Sunday, March 13, 2016
This entry is a "bonus." Thanks to the rainy weather, I'm reading a lot and getting inspired as I do:
I’m loving my reading of Make It Stick, by Peter Brown, and I encourage every educator to read it. Understand, it’s not a warm and fuzzy read. It is literally what I call, “…two feet on the floor, at the kitchen table…” reading. It’s been fun for me, though, because with it, I’m practicing what science tells me is good learning: I’m drafting review questions, studying it in spaced sessions, returning to what I’ve done previously, tying what I’m learning to what I already know, and, here, writing about what I’m learning. No doubt, the book will spawn many blog entries.

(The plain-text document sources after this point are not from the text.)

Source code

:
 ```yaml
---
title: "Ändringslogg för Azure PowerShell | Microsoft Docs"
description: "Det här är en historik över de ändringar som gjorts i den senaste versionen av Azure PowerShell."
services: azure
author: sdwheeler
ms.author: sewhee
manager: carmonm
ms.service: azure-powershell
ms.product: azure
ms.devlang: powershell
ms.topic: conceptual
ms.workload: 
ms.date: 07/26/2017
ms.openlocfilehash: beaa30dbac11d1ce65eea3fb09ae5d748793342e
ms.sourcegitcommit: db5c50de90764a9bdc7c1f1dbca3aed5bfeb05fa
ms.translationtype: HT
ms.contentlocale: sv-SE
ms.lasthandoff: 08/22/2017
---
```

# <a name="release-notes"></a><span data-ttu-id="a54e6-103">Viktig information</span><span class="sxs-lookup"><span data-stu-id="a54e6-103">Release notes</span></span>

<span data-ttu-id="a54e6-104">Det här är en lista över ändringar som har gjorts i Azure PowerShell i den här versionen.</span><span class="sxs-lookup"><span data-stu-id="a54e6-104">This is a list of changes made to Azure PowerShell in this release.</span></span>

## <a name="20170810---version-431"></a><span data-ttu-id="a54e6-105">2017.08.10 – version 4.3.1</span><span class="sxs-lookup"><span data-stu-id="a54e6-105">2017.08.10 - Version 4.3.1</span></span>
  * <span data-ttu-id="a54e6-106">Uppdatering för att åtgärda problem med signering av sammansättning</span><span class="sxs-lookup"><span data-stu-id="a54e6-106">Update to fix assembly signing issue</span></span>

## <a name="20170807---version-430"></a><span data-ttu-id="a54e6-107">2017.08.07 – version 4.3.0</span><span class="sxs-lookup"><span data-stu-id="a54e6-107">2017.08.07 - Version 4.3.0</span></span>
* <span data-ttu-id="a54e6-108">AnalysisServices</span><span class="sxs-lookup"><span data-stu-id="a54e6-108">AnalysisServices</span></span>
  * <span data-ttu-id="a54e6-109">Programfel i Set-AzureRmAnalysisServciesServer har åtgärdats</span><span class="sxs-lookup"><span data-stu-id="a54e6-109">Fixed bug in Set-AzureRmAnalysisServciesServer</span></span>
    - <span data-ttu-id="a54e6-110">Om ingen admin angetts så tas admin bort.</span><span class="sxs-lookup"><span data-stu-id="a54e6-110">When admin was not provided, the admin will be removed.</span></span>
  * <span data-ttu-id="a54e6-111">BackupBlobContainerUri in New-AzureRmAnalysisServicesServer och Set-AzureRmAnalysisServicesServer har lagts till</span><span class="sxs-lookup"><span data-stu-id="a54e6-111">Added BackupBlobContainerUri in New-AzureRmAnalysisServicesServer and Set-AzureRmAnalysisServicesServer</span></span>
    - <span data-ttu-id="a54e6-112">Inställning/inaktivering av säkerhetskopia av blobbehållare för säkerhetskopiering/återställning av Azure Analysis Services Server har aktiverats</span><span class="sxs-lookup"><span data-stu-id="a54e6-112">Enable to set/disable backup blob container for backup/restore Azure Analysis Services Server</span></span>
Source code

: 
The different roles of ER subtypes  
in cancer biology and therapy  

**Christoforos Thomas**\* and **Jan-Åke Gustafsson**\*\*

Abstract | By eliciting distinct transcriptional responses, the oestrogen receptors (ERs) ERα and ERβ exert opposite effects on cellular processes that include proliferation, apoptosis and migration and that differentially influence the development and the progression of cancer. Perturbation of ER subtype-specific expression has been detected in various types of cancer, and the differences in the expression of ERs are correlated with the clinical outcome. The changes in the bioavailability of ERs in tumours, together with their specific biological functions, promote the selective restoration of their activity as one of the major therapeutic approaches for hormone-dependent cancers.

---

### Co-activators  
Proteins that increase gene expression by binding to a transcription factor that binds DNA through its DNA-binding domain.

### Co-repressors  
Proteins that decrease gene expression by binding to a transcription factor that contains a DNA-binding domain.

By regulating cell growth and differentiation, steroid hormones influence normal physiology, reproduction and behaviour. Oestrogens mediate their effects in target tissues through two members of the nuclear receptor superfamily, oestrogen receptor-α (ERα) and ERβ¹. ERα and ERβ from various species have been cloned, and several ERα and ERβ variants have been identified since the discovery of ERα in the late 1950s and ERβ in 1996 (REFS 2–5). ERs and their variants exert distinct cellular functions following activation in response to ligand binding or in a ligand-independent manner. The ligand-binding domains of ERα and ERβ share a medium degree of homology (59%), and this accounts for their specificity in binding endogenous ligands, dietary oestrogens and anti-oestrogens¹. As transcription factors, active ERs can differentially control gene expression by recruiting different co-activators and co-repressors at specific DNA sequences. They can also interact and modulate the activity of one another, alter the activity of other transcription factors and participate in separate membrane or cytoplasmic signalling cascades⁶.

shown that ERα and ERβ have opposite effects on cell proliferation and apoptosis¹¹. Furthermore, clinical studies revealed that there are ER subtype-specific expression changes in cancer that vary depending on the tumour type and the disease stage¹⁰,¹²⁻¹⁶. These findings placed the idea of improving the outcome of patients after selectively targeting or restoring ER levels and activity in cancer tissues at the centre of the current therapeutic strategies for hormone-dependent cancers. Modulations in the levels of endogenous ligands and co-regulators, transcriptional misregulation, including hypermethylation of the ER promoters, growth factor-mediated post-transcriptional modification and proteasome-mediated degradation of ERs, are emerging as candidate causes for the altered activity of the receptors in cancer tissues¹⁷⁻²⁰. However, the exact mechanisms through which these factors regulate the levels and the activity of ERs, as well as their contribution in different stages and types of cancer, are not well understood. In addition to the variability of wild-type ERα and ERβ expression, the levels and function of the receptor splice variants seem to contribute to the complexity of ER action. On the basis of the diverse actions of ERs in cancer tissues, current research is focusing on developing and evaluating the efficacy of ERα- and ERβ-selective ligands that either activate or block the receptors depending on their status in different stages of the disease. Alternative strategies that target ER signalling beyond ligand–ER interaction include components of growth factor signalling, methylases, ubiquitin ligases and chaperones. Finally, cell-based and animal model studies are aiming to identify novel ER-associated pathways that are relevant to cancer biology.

Brown says that the result of deep and purposeful learning is what he typifies as “brain apps.” His example is driving a car, but driving a golf ball would apply as well. At first, all the many skills of driving are nearly overwhelming. Perhaps this is why young drivers have a comparatively poor record with insurance companies. But, with thousands of hours of actually driving a car, skills like speed control, lane placement, awareness of dangers, and braking become semi-automatic. I’ve driven cars and trucks with a manual transmissions for fifty years and I seldom think about what gear I’m in or how to manage a clutch. But, it’s recently become obvious to me that an automatic transmission is a challenge to me because, for someone who’s used to a stick shift, an automatic is NOT automatic.
Think of what this means for classroom education. So many of the skills that seems so obviously “easy” to us are, to young students, like the 16 year-old learning to keep a car in the center of the lane. Even when they “get” a skill like “borrowing” in subtraction, it is, at first, an isolated and uncomfortable operation, not the seamlessly integrated part of a more general “Subtraction Brain App” that it will someday become. In time, countless subtraction situations, practice with operations, and the arithmetic facts that support the computations, will coalesce into the “idea” of subtraction which will be more like the refined skill which we attempt to teach.
My point? I think we need to patiently disaggregate our understanding of the things we teach, attempting to remember how we arrived at our present skill. Regardless of any pressure we feel to show that our kids are meeting the current set of standards that some political or administrative entity has drafted for us, it’s important to understand how learning takes place. We can provided distributed practice. We can look for simple links to students’ lives and experiences to tie current learning to their prior knowledge. Most importantly, we can provided reassurance that learning is long range, not immediate.
Any attempts to hurry up the process or learning are likely to lead to some short-term successes - think “cramming” for the test - but long-term failures when, without measured repetition, the learning never achieves the status of “Brain App.”